Pero… poderoso caballero es Don Dinero. Unos meses después Navarro fue liberado.
CUANTIOSA DEMANDA
Pocos días después de la muerte de su esposo, la señora Emma Narváez de Lacayo acudió al juzgado con sus pequeñas hijas Evangelina, de cuatro años y Emma, de dos, para presentar una demanda por daños y perjuicios en contra de Francisco Navarro por la suma de 262 mil córdobas. En la demanda se precisa que Lacayo había invertido esa suma en la preparación de 400 manzanas de tierra en las que sembraría algodón y que con su muerte quedaron abandonadas.
¿UN HOMBRE VIOLENTO?
A los numerosos testimonios sobre el carácter presuntamente violento de Navarro se sumó el de la señora Matilde Pasos quien declaró que su hijo Gerardo Lacayo, primo de Edgard, fue amenazado de muerte por aquél en cierta ocasión.
– El motivo habría sido un mal entendido surgido alrededor de una bomba de riego valorada en nueve mil córdobas.
– Edgard Lacayo fue sepultado el 11 de junio, un día después de su asesinato.
– Su madre, Evangelina González, quien se encontraba en los Estados Unidos regresó al país apresuradamente al ser informada de que su hijo había muerto en un accidente de tránsito.
– Sólo se enteró de la verdad después de los funerales de su hijo, cuando familiares y amigos reunidos en su casa barajaban entre varios nombres, el del abogado que debería hacerse cargo de la acusación.
– ¿Abogado para qué?, preguntó ella extrañada.
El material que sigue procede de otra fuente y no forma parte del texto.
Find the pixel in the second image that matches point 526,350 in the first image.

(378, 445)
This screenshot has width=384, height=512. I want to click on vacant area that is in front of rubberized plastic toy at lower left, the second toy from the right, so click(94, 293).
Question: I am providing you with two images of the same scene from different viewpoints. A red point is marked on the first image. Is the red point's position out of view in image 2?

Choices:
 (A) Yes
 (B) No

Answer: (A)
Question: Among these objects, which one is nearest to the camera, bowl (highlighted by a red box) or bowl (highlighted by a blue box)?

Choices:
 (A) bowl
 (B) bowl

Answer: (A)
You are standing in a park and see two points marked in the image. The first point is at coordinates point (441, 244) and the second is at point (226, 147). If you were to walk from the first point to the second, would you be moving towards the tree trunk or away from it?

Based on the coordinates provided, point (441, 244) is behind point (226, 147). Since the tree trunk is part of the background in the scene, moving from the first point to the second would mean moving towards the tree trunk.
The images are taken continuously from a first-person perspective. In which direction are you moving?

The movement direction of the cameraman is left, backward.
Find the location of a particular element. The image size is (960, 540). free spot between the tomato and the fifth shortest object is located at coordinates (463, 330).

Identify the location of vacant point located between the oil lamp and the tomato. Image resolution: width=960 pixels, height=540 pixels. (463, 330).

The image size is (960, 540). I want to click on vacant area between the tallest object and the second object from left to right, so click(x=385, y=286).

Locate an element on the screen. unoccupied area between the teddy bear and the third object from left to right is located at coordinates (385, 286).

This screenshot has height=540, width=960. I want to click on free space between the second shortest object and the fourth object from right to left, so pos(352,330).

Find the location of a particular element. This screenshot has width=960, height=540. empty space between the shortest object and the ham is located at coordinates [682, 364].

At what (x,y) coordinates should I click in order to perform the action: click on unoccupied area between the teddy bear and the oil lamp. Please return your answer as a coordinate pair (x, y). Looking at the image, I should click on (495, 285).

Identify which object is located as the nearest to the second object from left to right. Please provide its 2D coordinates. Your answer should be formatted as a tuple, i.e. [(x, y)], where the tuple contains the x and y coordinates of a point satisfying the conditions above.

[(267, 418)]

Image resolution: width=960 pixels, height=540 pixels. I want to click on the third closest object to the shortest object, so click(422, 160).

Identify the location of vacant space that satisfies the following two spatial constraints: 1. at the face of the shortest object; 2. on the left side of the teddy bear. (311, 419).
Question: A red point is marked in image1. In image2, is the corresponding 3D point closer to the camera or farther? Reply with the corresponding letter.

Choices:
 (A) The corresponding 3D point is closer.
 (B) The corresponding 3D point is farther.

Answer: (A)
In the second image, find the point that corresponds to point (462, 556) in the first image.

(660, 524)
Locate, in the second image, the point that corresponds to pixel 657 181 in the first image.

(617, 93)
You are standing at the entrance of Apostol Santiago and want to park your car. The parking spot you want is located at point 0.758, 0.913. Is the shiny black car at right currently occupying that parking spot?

Para acusar al que asesinó a su hijo, le contestaron.
– Fue su propio esposo quien le suministró el nombre del homicida de su hijo. Al escucharlo, la abatida madre sólo atinó a decir: ¨Dios mío, hágase tu santa voluntad. Pero prefiero llorarlo muerto a que él hubiese sido el matador¨. Extraordinaria muestra de cristiana resignación y fidelidad a sus principios éticos y morales.